# Data extracts:
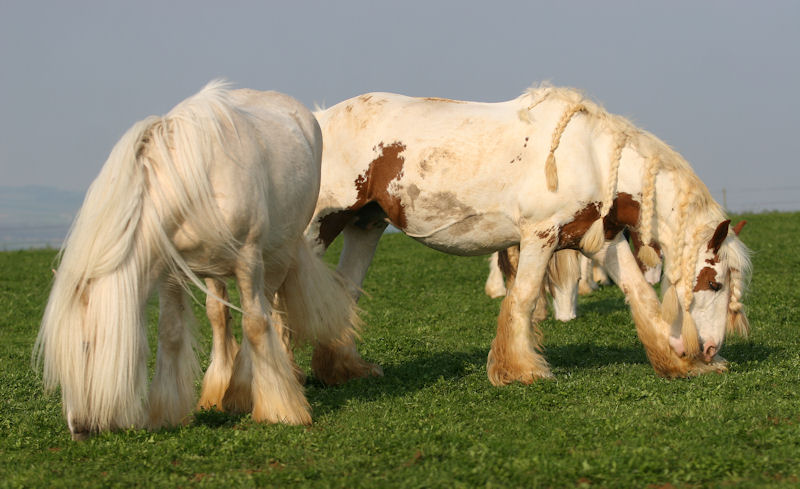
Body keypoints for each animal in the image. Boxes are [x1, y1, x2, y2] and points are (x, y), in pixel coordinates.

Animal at [34, 82, 360, 440]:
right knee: (219, 315)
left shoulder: (249, 260)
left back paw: (248, 387)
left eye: (86, 345)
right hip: (214, 271)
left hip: (278, 254)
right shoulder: (171, 272)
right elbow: (171, 332)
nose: (78, 427)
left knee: (266, 308)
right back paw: (220, 388)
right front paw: (165, 412)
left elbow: (255, 325)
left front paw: (278, 410)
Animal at [306, 85, 752, 386]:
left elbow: (640, 296)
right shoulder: (540, 237)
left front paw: (678, 362)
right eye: (714, 283)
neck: (589, 157)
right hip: (319, 228)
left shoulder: (601, 241)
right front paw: (521, 370)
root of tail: (318, 120)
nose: (711, 348)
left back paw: (345, 371)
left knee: (343, 297)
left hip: (364, 227)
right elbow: (522, 298)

# Exercise description:
Every line with "elbow" in it should be copied from the entries above.

# Result of the task:
right elbow: (171, 332)
left elbow: (255, 325)
left elbow: (640, 296)
right elbow: (522, 298)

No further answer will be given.